Ceux qui se livrent à tous sont dans une mobilité toujours inquiète et déstabilisante. Ceux qui ne disent rien sont dans une continuelle inaction qui confine à l’énervement et au marasme. Ces deux excès sont à éviter.

Comme le disait Pomponius : « II y a des gens qui se sont tellement réfugiés dans les ténèbres que tout leur paraît trouble au grand jour. »

Comme la nature qui a crée le jour et la nuit, il faut équilibrer l’action et l’inaction. La personne oisive, celle qui ne se livre à personne par complaisance, doit aussi agir. La personne agissante, qui partage tout au premier venu, doit se reposer.

Quatre types d’amis

D’après une vidéo de School of Life, il y a au moins quatre exercices que nous pourrions essayer de faire avec les gens que nous connaissons pour identifier ce qu’ils peuvent nous apporter et mesurer notre compatibilité.

L’ami collaborateur : est celui qui peut aligner ses capacités et énergies avec les nôtres pour exaucer les souhaits de nos imaginations comme déménager, nous présenter à un milieu ou construire une pyramide.

L’ami rassurant: nous donne accès à un sens nécessaire et précis de ses propres humiliations et folies, des aperçus avec lesquels nous pouvons commencer à nous juger (confessions, regret, rage, confusion), nous et nos tristes vies compulsives de façon un peu plus compatissante.

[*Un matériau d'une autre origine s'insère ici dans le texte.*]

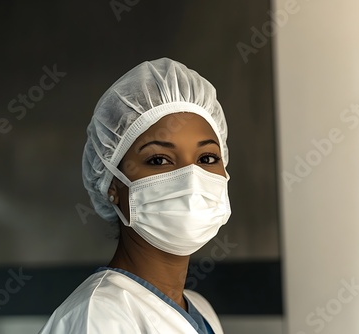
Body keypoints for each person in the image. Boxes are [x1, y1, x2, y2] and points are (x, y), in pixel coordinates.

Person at [38, 58, 231, 334]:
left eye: (207, 157)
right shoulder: (98, 317)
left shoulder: (201, 311)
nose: (191, 178)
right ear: (112, 186)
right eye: (159, 160)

L’ami amusant : nous délivre de la pénibilité d’être sérieux en toutes circonstances. Avec lui, nous pouvons être stupides de manière thérapeutique (faire des accents, partager nos fantaisies lubriques). L’ami amusant règle nos problèmes de honte autour de ces côtés de nous qui sont importants, mais médiocres.

L’ami penseur : répond à nos attentes. Il pose des questions gentilles mais inquisitrices, qui agit comme un miroir qui nous assiste avec la tâche de nous connaître. Il offre du recul pour déterminer les problèmes qui restent coincés en nous et propose de nouvelles perspectives pour y remédier.

Opérer une sélection consciente

Je vois les relations sociales comme une sorte de compte bancaire qui enregistre toutes les transactions que chacun a investi. Plus l’équilibre des comptes est grand, plus la confiance est grande entre les deux parties.

Ceux qui se livrent à tous misent des petites sommes émotionnelles. Ce sont des joueurs qui peuvent passer du temps avec des gens pour aucune bonne raison identifiable. Dans toute loterie, le gain de consolation relativise les pertes.

Ces pseudo-amis ne partagent aucune de nos ambitions professionnelles ou intérêts, ils ne sont pas rassurants, et peuvent jouir en secret à l’idée d’imaginer notre échec probable comme un Basile.

Ils sont, comme beaucoup de gens dans nos vies sociales, simplement dans notre orbite par quelconque malheureux accident que nous étions trop sentimentaux pour pouvoir le corriger.

Lorsque Michel avait prit conscience de la situation, il pouvait encore sauver sa vie. Mais l’amitié et l’amour aveuglent ; ils font perdre le sens des réalités. Personne ne peut croire à la trahison d’un ami. Michel s’y refusa et finit la tête au bout d’une pique.

Mon exigence pour l’amitié me pousse régulièrement à faire l’examen des relations que j’entretiens. Est-ce que cette personne m’enrichit quand je discute avec ? Est-ce que je prends plaisir à la retrouver ? Est-ce que je peux compter sur lui dans les moments difficiles ? Notre relation est-elle sincère et réciproque ?

Ce filtre me permet de savoir ce que je peux faire avec mes amis et éviter ceux qui sont incompatibles avec moi.

Nous devons oser être un peu plus impitoyables dans ce domaine. Éliminer sélectivement nos connaissances n’est pas un signe que nous avons perdu toute croyance à l’amitié ; c’est une preuve que nous commençons à être plus clairs et, par conséquent, plus exigeants à propos de ce qu’une amitié pourrait vraiment être.